## WHAT THE TASK ASKS
Scan the records for the line containing "thumb tip: (176, 164)". From there through the last line, write out each line exactly.

Landmark coordinate records:
- Opening Delimiter -
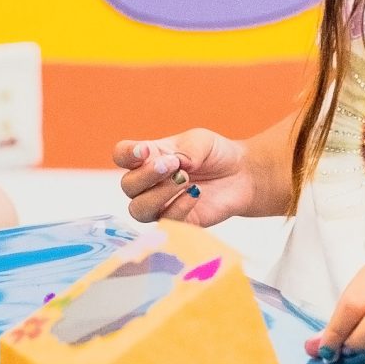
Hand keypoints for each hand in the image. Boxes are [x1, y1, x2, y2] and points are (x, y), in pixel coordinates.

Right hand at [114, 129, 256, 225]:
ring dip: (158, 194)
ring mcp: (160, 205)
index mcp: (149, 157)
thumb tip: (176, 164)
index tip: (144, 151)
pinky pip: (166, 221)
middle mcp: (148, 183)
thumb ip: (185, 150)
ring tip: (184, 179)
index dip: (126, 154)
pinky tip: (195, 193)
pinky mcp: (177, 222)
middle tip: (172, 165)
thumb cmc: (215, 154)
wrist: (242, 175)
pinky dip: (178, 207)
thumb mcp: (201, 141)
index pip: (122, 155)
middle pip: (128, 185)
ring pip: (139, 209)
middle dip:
- Closing Delimiter -
## EXERCISE RESULT
thumb tip: (176, 164)
index tip: (144, 151)
pinky pip: (166, 221)
middle mcp: (148, 183)
thumb ip: (185, 150)
ring tip: (184, 179)
index dip: (126, 154)
pinky tip: (195, 193)
pinky mcp: (177, 222)
middle tip: (172, 165)
thumb cmc: (215, 154)
wrist: (242, 175)
pinky dip: (178, 207)
thumb mcp: (201, 141)
index pip: (122, 155)
middle pip: (128, 185)
ring pip: (139, 209)
middle dip:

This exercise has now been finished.